12 comments… add one
  • S.

    This is the most beautiful thing I’ve read in a long time…and I read a lot!

  • Yoga has arrived to where it should be. I, for one, am happy that the focus of practice is slowly moving toward nurturing, rather challenging. I think that pulling away from the culture of doing, having and excelling, will do us all good.

  • Evonne

    Thank you Neal. I needed the reminder of what yoga truly is, being present with whatever life and our body offers.

  • Enough Already

    Maybe this is the year that Sally Kempton (formerly “Swami Durganada”) is finally placed in the same company of disgraced gurus she has spent her lifetime promoting. The Hall of Fame includes in chronological order: Swami Muktananda, John Friend and Marc Gafni, all of which have had allegations of sexual misconduct. Most recently she has been focused on resurrecting the career of Gafni who was the subject of a recent NYT article. The article recounted his sordid misdeeds that included “a woman said he repeatedly sexually assaulted her, over a nine-month period, beginning in 1980, when she was 13.” In his defense, he claimed: “She was 14 going on 35, and I never forced her.” It is apparent to me that her lifetime of meditation has taught her nothing about ethics in the worldly realm.
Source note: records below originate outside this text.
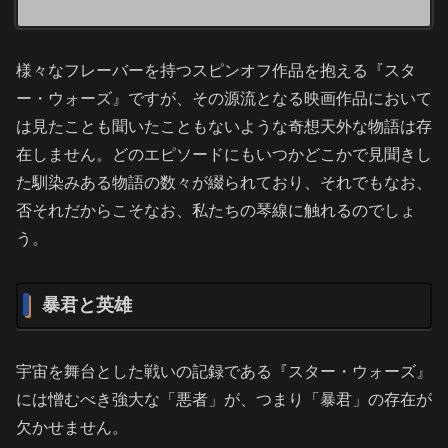
様々なフレーバーを持つスピンオフ作品を抱える『スタ
ー・ウォーズ』ですが、その源流となる映画作品において
は見たことも聞いたこともないような奇想天外な物語は存
在しません。どのエピソードにもいつかどこかで見聞きし
た馴染みある物語の数々が綴られており、それでもなお、
否それだからこそなお、私たちの琴線に触れるのでしょ
う。
暴君と英雄
宇宙を舞台とした戦いの記録である『スター・ウォーズ』
には憎むべき強大な「悪者」が、つまり「暴君」の存在が
欠かせません。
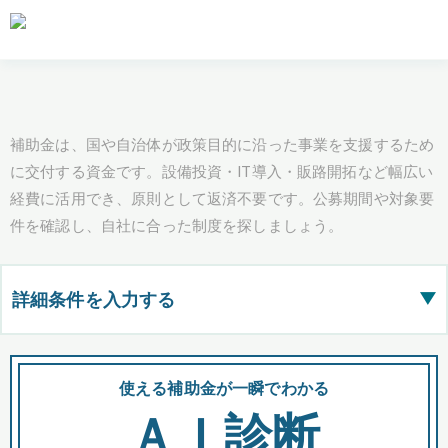
補助金は、国や自治体が政策目的に沿った事業を支援するため
に交付する資金です。設備投資・IT導入・販路開拓など幅広い
経費に活用でき、原則として返済不要です。公募期間や対象要
件を確認し、自社に合った制度を探しましょう。
詳細条件を入力する
▶
都道府県
使える補助金が一瞬でわかる
会
ＡＩ診断
全国の検索結果を含めて表示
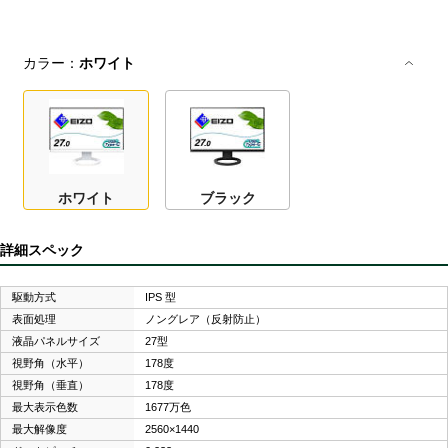
カラー：
ホワイト
ホワイト
ブラック
詳細スペック
駆動方式
IPS 型
表面処理
ノングレア（反射防止）
液晶パネルサイズ
27型
視野角（水平）
178度
視野角（垂直）
178度
最大表示色数
1677万色
最大解像度
2560×1440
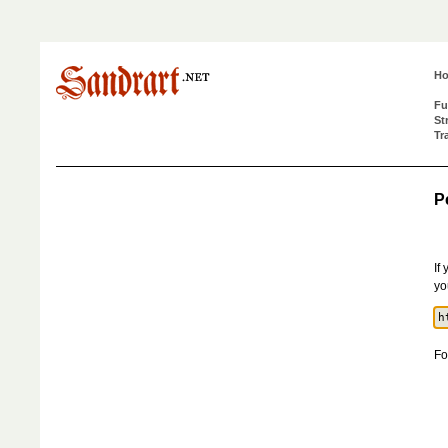
H
Fu
St
Tr
P
If
yo
Fo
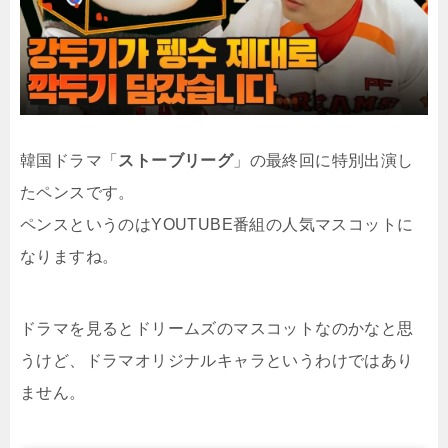
韓国ドラマ「
ストーブリーグ
」の最終回に特別出演し
たペンスです。
ペンスというのはYOUTUBE番組の人気マスコットに
なりますね。
ドラマを見るとドリームズのマスコットなのかなと思
うけど、ドラマオリジナルキャラというわけではあり
ません。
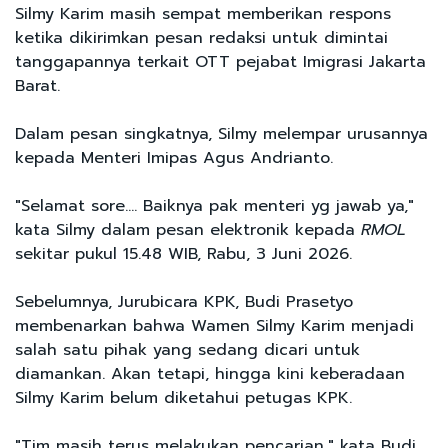
Silmy Karim masih sempat memberikan respons
ketika dikirimkan pesan redaksi untuk dimintai
tanggapannya terkait OTT pejabat Imigrasi Jakarta
Barat.
Dalam pesan singkatnya, Silmy melempar urusannya
kepada Menteri Imipas Agus Andrianto.
"Selamat sore…. Baiknya pak menteri yg jawab ya,"
kata Silmy dalam pesan elektronik kepada
RMOL
sekitar pukul 15.48 WIB, Rabu, 3 Juni 2026.
Sebelumnya, Jurubicara KPK, Budi Prasetyo
membenarkan bahwa Wamen Silmy Karim menjadi
salah satu pihak yang sedang dicari untuk
diamankan. Akan tetapi, hingga kini keberadaan
Silmy Karim belum diketahui petugas KPK.
"Tim masih terus melakukan pencarian," kata Budi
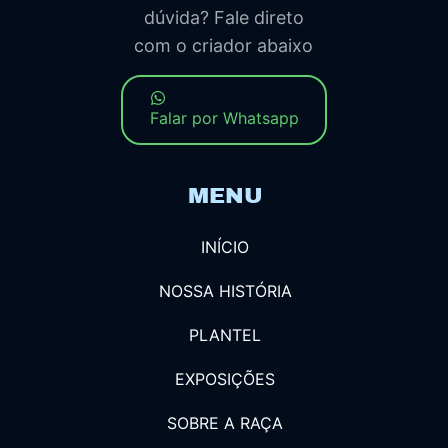
dúvida? Fale direto
com o criador abaixo
Falar por Whatsapp
MENU
INÍCIO
NOSSA HISTÓRIA
PLANTEL
EXPOSIÇÕES
SOBRE A RAÇA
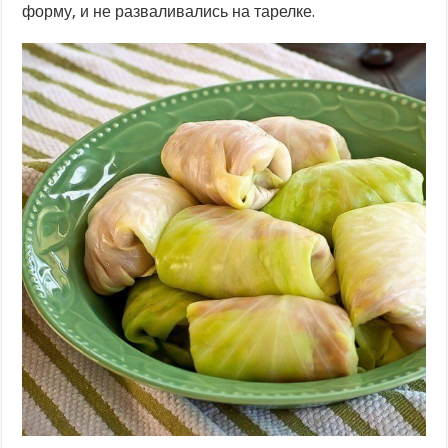
форму, и не разваливались на тарелке.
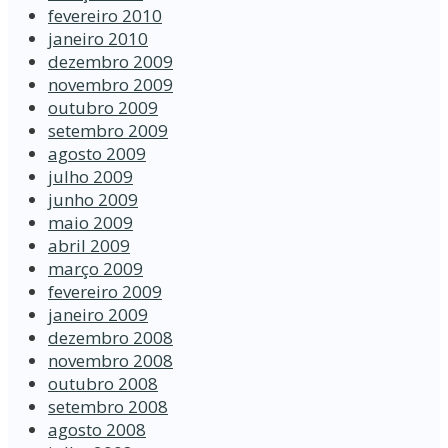
fevereiro 2010
janeiro 2010
dezembro 2009
novembro 2009
outubro 2009
setembro 2009
agosto 2009
julho 2009
junho 2009
maio 2009
abril 2009
março 2009
fevereiro 2009
janeiro 2009
dezembro 2008
novembro 2008
outubro 2008
setembro 2008
agosto 2008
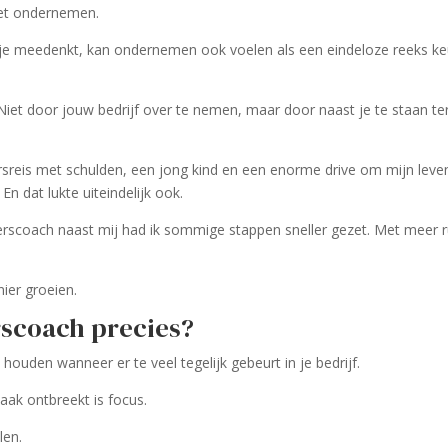
met ondernemen.
 je meedenkt, kan ondernemen ook voelen als een eindeloze reeks k
 Niet door jouw bedrijf over te nemen, maar door naast je te staan ter
rsreis met schulden, een jong kind en een enorme drive om mijn leve
 En dat lukte uiteindelijk ook.
erscoach naast mij had ik sommige stappen sneller gezet. Met meer r
ier groeien.
scoach precies?
 houden wanneer er te veel tegelijk gebeurt in je bedrijf.
ak ontbreekt is focus.
len.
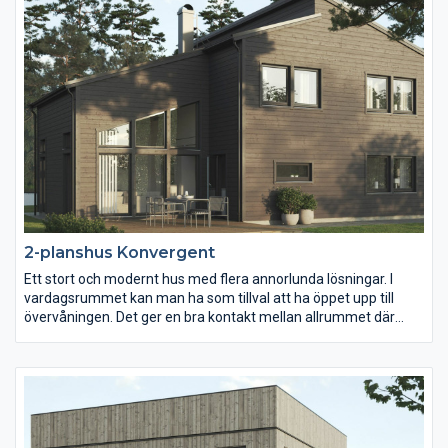
utgång till den härliga balkongen. Mellan våningarna finns en
god kommunikation tack vare trappans placering.
2-planshus Konvergent
Ett stort och modernt hus med flera annorlunda lösningar. I
vardagsrummet kan man ha som tillval att ha öppet upp till
övervåningen. Det ger en bra kontakt mellan allrummet där
uppe och vardagsrummet där nere. Huset har fyra sovrum,
varav tre med egen klädkammare. Överplan kan med fördel
användas som en barn-/ungdomsdel, om föräldrarna sover på
entréplan.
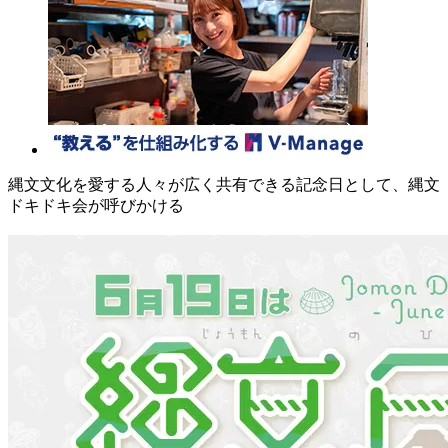
縄文文化を愛する人々が広く共有できる記念日として、縄文
ドキドキ会が呼びかける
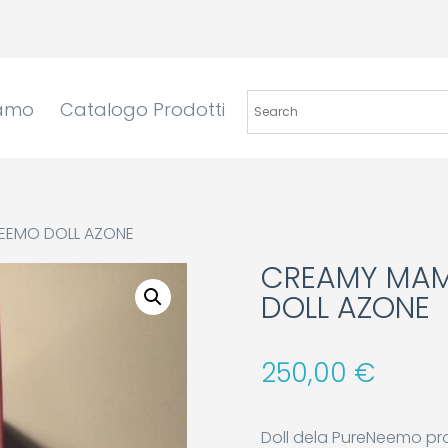
iamo
Catalogo Prodotti
NEEMO DOLL AZONE
CREAMY MAM
DOLL AZONE
250,00
€
Doll dela PureNeemo pro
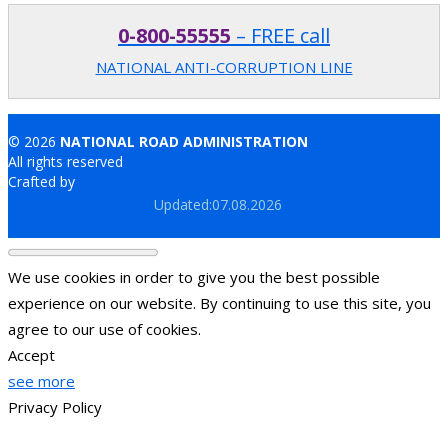
0-800-55555
– FREE call
NATIONAL ANTI-CORRUPTION LINE
© 2026
NATIONAL ROAD ADMINISTRATION
All rights reserved
Crafted by
Brand.md
Updated:07.08.2026
We use cookies in order to give you the best possible
experience on our website. By continuing to use this site, you
agree to our use of cookies.
Accept
see more
Privacy Policy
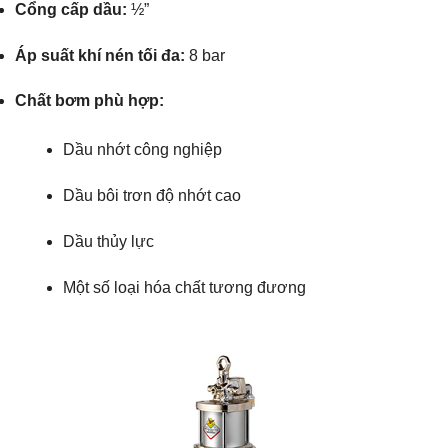
Cổng cấp dầu:
½”
Áp suất khí nén tối đa:
8 bar
Chất bơm phù hợp:
Dầu nhớt công nghiệp
Dầu bôi trơn độ nhớt cao
Dầu thủy lực
Một số loại hóa chất tương đương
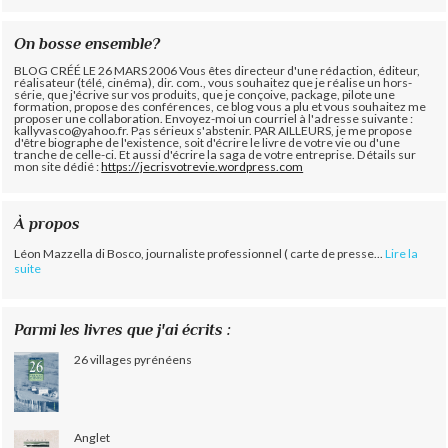
On bosse ensemble?
BLOG CRÉÉ LE 26 MARS 2006 Vous êtes directeur d'une rédaction, éditeur,
réalisateur (télé, cinéma), dir. com., vous souhaitez que je réalise un hors-
série, que j'écrive sur vos produits, que je conçoive, package, pilote une
formation, propose des conférences, ce blog vous a plu et vous souhaitez me
proposer une collaboration. Envoyez-moi un courriel à l'adresse suivante :
kallyvasco@yahoo.fr. Pas sérieux s'abstenir.
PAR AILLEURS, je me propose
d'être biographe de l'existence, soit d'écrire le livre de votre vie ou d'une
tranche de celle-ci. Et aussi d'écrire la saga de votre entreprise. Détails sur
mon site dédié :
https://jecrisvotrevie.wordpress.com
À propos
Léon Mazzella di Bosco, journaliste professionnel ( carte de presse...
Lire la
suite
Parmi les livres que j'ai écrits :
26 villages pyrénéens
Anglet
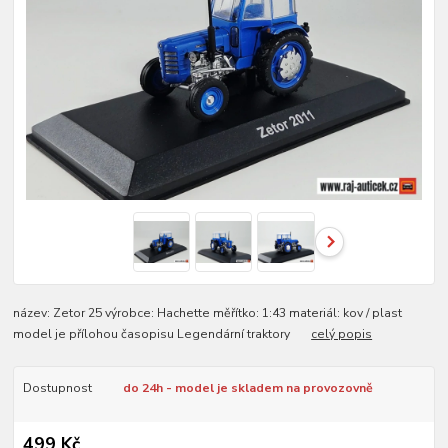
název: Zetor 25 výrobce: Hachette měřítko: 1:43 materiál: kov / plast
model je přílohou časopisu Legendární traktory
celý popis
Dostupnost
do 24h - model je skladem na provozovně
499 Kč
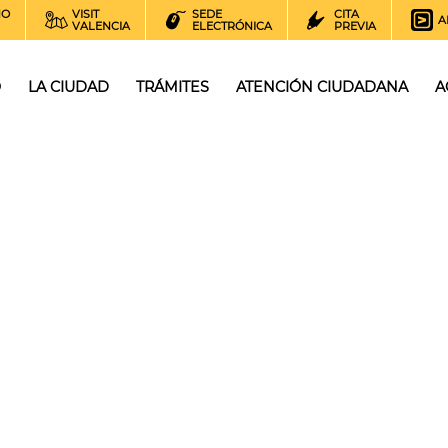
NO
VISIT
SEDE
CITA
A
VALENCIA
ELECTRÓNICA
PREVIA
O
LA CIUDAD
TRÁMITES
ATENCIÓN CIUDADANA
A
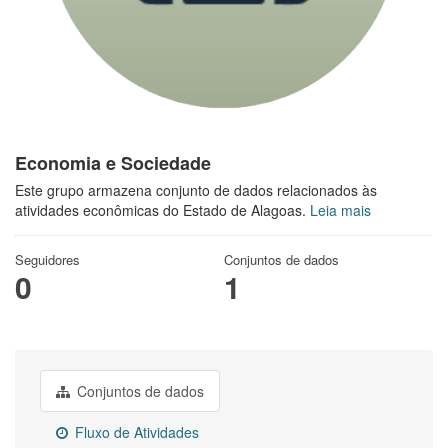
Economia e Sociedade
Este grupo armazena conjunto de dados relacionados às
atividades econômicas do Estado de Alagoas.
Leia mais
Seguidores
Conjuntos de dados
0
1
Conjuntos de dados
Fluxo de Atividades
  • You can pay attention to the hype, or you can choose to pay attention to what is really making an impact on people’s lives.. There are also a lot of people in the trenches doing the work, teaching non-glamorous yoga in schools, rehabs, psych hospitals, YMCAs, nursing homes, and wellness centers. John Kepner and the IAYT membership, which is comprised of some pretty stellar people who are putting a lot of energy into developing practice and thinking about how yoga can be integrated into healthcare, deserve some recognition in your annual State of the Yoga Union address. Also, the true rockstars of the yoga world are the researchers – like Catherine Bushnell at the NIH who puts out impressive studies about the neurobiologic benefits of yoga, Tim Gard and his Kripalu research consortium who published a great article on the neurobiologic mechanisms of yoga for self regulation, and of course Shirley Telles who seems to come out with a new study pretty much every day. What’s needed now? A concerted effort to demand that Yoga Alliance improves it’s rather frightening standards, audit schools, and helps consumers who are interested in healing yoga get beyond the hype of yoga. I also think partnering with organizations like the American Interprofessional Health Collaborative and training healthcare providers not only in how to find a qualified professional but also in how to use yoga techniques as brief interventions in their work is a next step.

    36 million people. Meh. Lots more people need yoga – the issue at hand is how to find the right yoga for them.

  • This is beautiful and uplifting. Thank you very much for sharing!

    Yoga, at its core, is a practice that will continue to resonate with individuals and communities around the world. It will take on different forms and enter and exist the mainstream, but it will always be there for us to come back to. Quiet, on our mat.

  • Thanks for the window from a guy from my generation who sees a view I see myself and describes it so aptly. I too am a wounded yoga warrior in my physical body who does not throw in the towel completely but recognizes there is a third chapter rhythm that is more than acceptable. Serenity now my friend. 🙂

  • There a lot things to learn from this article.I am happy to read such wonderful article .Perfect and wonderful to read .A big thanks for sharing this article with us .

  • Dwayne

    Nice article. But the question comes to mind (not meaning to be an a**hole, honest):
    Is the author’s “chronic tendonitis in multiple body parts” possibly attributable to his decade of yogic “heavy lifting”?

  • Tracy

    Thank you! Sometimes less is more – it’s been my motto for some time now.